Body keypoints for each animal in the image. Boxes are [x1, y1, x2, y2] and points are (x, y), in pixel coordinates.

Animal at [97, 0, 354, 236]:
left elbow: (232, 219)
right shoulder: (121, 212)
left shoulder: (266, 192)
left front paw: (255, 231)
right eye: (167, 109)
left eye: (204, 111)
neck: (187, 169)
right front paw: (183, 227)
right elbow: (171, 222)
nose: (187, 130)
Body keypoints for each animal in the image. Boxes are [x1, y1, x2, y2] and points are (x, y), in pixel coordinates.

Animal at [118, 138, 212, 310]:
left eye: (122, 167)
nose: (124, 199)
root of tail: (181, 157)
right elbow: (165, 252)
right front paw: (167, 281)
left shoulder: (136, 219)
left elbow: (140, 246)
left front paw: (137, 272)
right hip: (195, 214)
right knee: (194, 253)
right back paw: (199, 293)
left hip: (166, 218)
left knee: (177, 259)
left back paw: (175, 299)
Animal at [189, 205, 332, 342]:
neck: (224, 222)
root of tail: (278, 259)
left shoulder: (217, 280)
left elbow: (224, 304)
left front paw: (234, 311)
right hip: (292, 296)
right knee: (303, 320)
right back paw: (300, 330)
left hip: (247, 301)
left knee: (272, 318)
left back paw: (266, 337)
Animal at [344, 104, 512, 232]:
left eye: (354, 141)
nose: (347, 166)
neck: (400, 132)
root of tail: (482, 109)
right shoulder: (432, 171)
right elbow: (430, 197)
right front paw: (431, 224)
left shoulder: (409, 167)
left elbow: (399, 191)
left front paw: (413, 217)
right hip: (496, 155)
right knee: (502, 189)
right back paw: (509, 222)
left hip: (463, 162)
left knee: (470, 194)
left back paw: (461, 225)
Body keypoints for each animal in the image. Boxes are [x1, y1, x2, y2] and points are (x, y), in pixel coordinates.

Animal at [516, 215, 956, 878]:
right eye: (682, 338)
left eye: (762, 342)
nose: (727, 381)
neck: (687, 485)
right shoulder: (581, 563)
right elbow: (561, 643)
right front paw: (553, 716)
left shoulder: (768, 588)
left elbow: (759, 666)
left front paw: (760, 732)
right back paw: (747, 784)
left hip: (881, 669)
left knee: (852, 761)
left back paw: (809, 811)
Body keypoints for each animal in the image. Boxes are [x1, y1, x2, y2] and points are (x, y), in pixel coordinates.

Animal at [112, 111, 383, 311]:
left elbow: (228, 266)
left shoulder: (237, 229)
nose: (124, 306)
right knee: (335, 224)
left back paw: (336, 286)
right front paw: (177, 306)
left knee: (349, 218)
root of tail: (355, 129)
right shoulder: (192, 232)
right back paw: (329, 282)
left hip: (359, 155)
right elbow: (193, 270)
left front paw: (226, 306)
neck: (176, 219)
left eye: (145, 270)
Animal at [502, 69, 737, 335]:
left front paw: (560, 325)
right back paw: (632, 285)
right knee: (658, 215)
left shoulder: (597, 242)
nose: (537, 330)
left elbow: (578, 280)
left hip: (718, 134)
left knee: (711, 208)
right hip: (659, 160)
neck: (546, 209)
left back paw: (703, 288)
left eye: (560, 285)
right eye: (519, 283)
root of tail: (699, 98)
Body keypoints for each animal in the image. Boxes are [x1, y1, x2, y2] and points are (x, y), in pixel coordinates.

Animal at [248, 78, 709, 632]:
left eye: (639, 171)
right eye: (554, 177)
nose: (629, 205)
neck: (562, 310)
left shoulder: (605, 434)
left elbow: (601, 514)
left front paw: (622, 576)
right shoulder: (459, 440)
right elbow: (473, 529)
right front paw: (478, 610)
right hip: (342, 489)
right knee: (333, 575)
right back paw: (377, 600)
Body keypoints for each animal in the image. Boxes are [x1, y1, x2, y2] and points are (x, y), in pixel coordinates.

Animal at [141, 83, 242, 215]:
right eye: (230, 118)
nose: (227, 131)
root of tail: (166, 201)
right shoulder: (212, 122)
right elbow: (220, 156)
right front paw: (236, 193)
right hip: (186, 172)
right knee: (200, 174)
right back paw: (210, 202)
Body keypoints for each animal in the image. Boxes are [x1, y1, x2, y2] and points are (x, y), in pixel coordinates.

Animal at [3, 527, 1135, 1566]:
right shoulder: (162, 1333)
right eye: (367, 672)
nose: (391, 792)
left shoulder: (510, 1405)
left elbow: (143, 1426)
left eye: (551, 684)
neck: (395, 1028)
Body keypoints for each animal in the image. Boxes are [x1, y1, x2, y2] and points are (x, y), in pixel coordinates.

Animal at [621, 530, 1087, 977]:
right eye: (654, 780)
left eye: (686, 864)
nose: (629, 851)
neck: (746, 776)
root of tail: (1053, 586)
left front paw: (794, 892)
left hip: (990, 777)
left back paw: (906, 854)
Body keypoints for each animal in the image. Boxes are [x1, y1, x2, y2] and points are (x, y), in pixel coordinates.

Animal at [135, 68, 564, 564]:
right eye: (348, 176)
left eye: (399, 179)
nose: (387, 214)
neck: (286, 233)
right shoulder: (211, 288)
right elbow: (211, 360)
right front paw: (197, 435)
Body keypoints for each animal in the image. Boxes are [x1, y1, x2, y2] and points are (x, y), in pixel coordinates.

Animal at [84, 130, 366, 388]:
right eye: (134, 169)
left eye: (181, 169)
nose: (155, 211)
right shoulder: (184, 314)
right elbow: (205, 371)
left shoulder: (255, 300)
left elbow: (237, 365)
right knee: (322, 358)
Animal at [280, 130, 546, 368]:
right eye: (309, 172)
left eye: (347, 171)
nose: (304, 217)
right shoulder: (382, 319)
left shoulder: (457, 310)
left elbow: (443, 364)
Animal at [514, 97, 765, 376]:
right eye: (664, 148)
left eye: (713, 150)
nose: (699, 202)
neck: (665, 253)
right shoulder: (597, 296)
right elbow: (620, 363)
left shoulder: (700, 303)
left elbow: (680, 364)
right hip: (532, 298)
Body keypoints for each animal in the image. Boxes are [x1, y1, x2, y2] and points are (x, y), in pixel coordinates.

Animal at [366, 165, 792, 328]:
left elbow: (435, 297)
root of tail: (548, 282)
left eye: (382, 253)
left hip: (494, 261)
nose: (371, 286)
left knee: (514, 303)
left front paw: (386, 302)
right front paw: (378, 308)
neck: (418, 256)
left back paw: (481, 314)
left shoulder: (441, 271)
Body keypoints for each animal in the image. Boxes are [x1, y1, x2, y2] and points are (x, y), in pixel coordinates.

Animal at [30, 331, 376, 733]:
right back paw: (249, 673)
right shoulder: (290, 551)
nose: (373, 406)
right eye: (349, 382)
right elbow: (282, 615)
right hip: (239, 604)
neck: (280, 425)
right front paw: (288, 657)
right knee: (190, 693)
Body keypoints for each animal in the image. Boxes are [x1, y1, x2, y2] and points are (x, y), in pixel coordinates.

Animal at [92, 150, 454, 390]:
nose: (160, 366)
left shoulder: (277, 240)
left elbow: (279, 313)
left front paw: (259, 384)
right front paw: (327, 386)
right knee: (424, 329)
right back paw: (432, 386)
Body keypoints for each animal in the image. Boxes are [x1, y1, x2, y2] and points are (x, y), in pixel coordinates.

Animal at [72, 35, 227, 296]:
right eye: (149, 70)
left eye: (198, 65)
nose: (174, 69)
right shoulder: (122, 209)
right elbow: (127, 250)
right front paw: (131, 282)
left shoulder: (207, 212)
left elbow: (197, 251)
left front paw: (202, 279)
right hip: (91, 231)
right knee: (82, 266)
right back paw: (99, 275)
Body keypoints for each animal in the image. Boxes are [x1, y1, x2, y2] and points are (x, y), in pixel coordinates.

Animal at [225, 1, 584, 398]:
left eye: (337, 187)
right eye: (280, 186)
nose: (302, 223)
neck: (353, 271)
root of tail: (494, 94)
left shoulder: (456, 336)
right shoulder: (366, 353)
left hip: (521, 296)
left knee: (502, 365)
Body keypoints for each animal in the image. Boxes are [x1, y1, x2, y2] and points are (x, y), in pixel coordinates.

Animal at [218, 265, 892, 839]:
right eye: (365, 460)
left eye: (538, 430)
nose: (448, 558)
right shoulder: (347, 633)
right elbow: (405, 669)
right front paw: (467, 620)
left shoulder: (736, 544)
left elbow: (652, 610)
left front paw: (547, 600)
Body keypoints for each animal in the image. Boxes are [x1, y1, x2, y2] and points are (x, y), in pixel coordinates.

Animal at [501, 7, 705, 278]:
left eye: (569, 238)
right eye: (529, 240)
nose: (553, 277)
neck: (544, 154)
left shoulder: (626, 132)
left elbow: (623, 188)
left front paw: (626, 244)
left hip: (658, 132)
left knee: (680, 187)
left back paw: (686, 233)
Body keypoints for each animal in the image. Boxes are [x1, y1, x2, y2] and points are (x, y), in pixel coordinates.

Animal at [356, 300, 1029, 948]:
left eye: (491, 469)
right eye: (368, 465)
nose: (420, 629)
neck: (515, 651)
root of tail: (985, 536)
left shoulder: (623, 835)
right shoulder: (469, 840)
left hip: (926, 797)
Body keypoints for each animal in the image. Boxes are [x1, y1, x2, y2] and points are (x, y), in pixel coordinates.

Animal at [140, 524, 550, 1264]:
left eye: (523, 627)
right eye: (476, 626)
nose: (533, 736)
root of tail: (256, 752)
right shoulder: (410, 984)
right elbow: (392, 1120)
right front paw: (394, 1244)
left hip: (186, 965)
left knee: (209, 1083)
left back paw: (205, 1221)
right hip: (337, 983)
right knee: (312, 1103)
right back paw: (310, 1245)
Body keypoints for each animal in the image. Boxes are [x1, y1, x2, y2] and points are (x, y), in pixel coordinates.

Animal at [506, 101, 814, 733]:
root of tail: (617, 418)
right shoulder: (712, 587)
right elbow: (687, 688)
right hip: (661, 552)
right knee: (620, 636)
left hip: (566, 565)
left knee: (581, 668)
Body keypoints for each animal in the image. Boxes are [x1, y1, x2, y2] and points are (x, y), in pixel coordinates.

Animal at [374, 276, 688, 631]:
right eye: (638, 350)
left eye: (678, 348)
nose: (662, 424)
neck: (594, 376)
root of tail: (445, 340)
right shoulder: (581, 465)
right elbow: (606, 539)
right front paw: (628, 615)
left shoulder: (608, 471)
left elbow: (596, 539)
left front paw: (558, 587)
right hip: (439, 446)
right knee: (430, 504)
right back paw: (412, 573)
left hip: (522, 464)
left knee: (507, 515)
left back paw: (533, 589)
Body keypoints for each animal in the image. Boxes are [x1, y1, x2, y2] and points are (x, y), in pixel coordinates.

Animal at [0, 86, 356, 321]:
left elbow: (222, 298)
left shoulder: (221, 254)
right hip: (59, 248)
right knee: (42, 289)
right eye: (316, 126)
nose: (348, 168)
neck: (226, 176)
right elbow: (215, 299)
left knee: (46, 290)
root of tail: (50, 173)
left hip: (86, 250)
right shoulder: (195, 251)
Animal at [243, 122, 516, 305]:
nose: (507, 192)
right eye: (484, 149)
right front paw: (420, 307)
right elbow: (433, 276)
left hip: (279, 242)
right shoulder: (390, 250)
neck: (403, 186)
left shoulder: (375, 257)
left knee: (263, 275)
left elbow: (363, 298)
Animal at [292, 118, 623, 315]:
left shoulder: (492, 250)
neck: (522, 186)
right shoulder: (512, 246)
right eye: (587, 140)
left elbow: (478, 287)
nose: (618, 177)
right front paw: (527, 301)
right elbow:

**ACTION ITEM:** From the entries above, give again exactly the lines running from the line with "nose: (537, 330)" to the line with "neck: (746, 776)"; include both of those lines.

**RESULT:**
nose: (537, 330)
left elbow: (578, 280)
left hip: (718, 134)
left knee: (711, 208)
right hip: (659, 160)
neck: (546, 209)
left back paw: (703, 288)
left eye: (560, 285)
right eye: (519, 283)
root of tail: (699, 98)
Body keypoints for each animal in the image. Boxes are [x1, y1, x2, y2] and points are (x, y), in pixel coordinates.

Animal at [248, 78, 709, 632]:
left eye: (639, 171)
right eye: (554, 177)
nose: (629, 205)
neck: (562, 310)
left shoulder: (605, 434)
left elbow: (601, 514)
left front paw: (622, 576)
right shoulder: (459, 440)
right elbow: (473, 529)
right front paw: (478, 610)
right hip: (342, 489)
right knee: (333, 575)
right back paw: (377, 600)
Body keypoints for each animal in the image. Boxes are [x1, y1, x2, y2] and points are (x, y), in pixel coordinates.

Animal at [141, 83, 242, 215]:
right eye: (230, 118)
nose: (227, 131)
root of tail: (166, 201)
right shoulder: (212, 122)
right elbow: (220, 156)
right front paw: (236, 193)
right hip: (186, 172)
right knee: (200, 174)
right back paw: (210, 202)
Body keypoints for each animal in the image. Boxes are [x1, y1, x2, y2] and points are (x, y), in pixel coordinates.

Animal at [3, 527, 1135, 1566]:
right shoulder: (162, 1333)
right eye: (367, 672)
nose: (391, 792)
left shoulder: (510, 1405)
left elbow: (143, 1426)
left eye: (551, 684)
neck: (395, 1028)
Body keypoints for each animal in the image. Boxes are [x1, y1, x2, y2] and points are (x, y), in pixel coordinates.

Animal at [621, 530, 1087, 977]:
right eye: (654, 780)
left eye: (686, 864)
nose: (629, 851)
neck: (746, 776)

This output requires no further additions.